Latency during batch read

query

#1

We’re doing batch read on 3 node cluster. Normally, we process 22k/sec, and 95 percentile for this is 8ms. While processing around 70k/sec batch reads, latency reached to 40ms. CPU utilisation of all nodes were 5%-6%. Size of batch reads are two or three keys. We are also writing on some keys parallelly (max 1k/sec)

Could anyone explain, why latency reached significantly.

  1. is it related to new connections.

What i’m missing here.


#2

Whats the server version? Client type/version? Policy definitions? Any latency showing up in the histograms?

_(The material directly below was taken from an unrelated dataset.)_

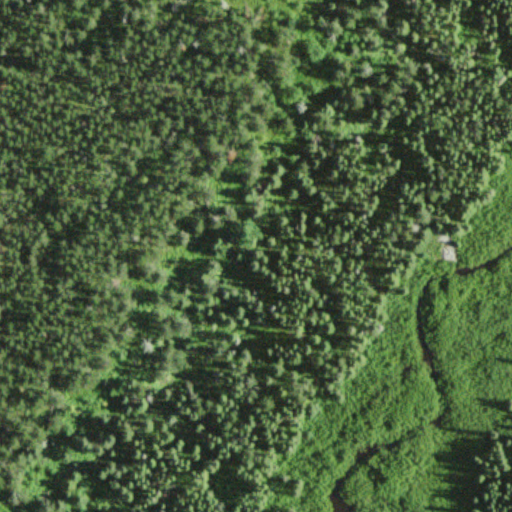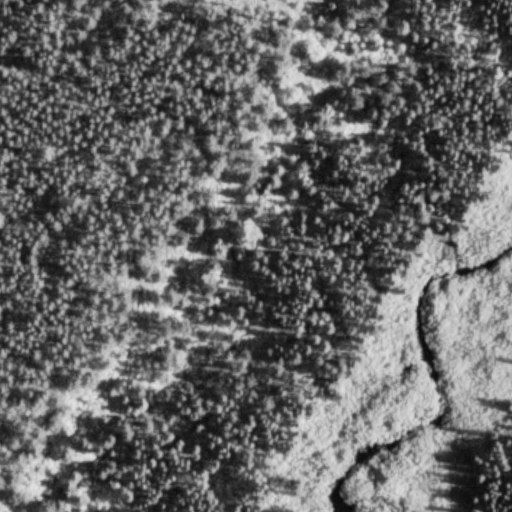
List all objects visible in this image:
river: (417, 383)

Any warnings in the aerospike logs?


#3

Aerospike Server Version : Aerospike Community Edition build 3.15.0.1

Client : Node and version 3.0.2

Policy : Default Read and Write Policy

Warning During Latency: Sep 03 2018 04:23:57 GMT: WARNING (hlc): (hlc.c:564) HLC jumped by 76515 milliseconds with message from bb9740882239106. Current physical clock:1535948637708 Current HLC:1535948713973 Incoming HLC:1535948714223 Tolerable skew:1000 ms
Sep 03 2018 04:23:57 GMT: WARNING (hlc): (hlc.c:564) HLC jumped by 76514 milliseconds with message from bb9740882239106. Current physical clock:1535948637958 Current HLC:1535948714223 Incoming HLC:1535948714472 Tolerable skew:1000 ms
Sep 03 2018 04:23:58 GMT: WARNING (hlc): (hlc.c:564) HLC jumped by 76515 milliseconds with message from bb9740882239106. Current physical clock:1535948638208 Current HLC:1535948714472 Incoming HLC:1535948714723 Tolerable skew:1000 ms
Sep 03 2018 04:23:58 GMT: WARNING (hlc): (hlc.c:564) HLC jumped by 76515 milliseconds with message from bb9740882239106. Current physical clock:1535948638458 Current HLC:1535948714723 Incoming HLC:1535948714973 Tolerable skew:1000 ms
Sep 03 2018 04:23:58 GMT: WARNING (hlc): (hlc.c:564) HLC jumped by 76514 milliseconds with message from bb9740882239106. Current physical clock:1535948638709 Current HLC:1535948714973 Incoming HLC:1535948715223 Tolerable skew:1000 ms
Sep 03 2018 04:23:58 GMT: WARNING (hlc): (hlc.c:564) HLC jumped by 76515 milliseconds with message from bb9740882239106. Current physical clock:1535948638959 Current HLC:1535948715223 Incoming HLC:1535948715474 Tolerable skew:1000 ms

But above warning is logged down all the time even with low latency. The main problem we are facing only during increase in requests.


#4

Those warnings are benign and can be muted and should be unrelated to the issue you are bringing up.

asinfo -v "log-set:id=0;hlc=critical"

Regarding your latency issue, it seems the system is not able to handle the load… the bottle neck wouldn’t then be on CPU. This would require looking further into the details and potentially enabling batch benchmark (look at the details on the latency monitoring page).